■ **AIM OF THE EXERCISE**
Can you give the material below again with "rejoices" changed to "celebrates" and nothing else altered? Leave the pictures out of your answer.

■ **RECORDS FOR THE TASK**
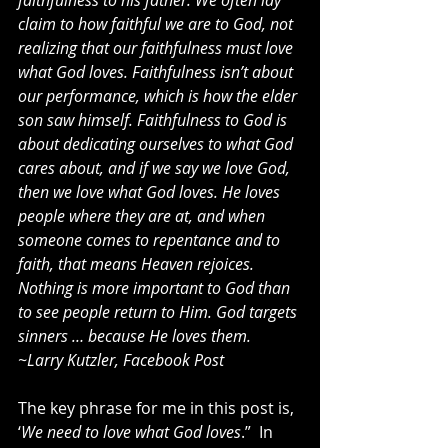
faithfulness to his father. We often lay 
claim to how faithful we are to God, not 
realizing that our faithfulness must love 
what God loves. Faithfulness isn’t about 
our performance, which is how the elder 
son saw himself. Faithfulness to God is 
about dedicating ourselves to what God 
cares about, and if we say we love God, 
then we love what God loves. He loves 
people where they are at, and when 
someone comes to repentance and to 
faith, that means Heaven rejoices. 
Nothing is more important to God than 
to see people return to Him. God targets 
sinners … because He loves them. 
~Larry Kutzler, Facebook Post
The key phrase for me in this post is, 
‘
We need to love what God loves
.”  In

■ **EXERCISE RESULT**
faithfulness to his father. We often lay 
claim to how faithful we are to God, not 
realizing that our faithfulness must love 
what God loves. Faithfulness isn’t about 
our performance, which is how the elder 
son saw himself. Faithfulness to God is 
about dedicating ourselves to what God 
cares about, and if we say we love God, 
then we love what God loves. He loves 
people where they are at, and when 
someone comes to repentance and to 
faith, that means Heaven celebrates. 
Nothing is more important to God than 
to see people return to Him. God targets 
sinners … because He loves them. 
~Larry Kutzler, Facebook Post
The key phrase for me in this post is, 
‘
We need to love what God loves
.”  In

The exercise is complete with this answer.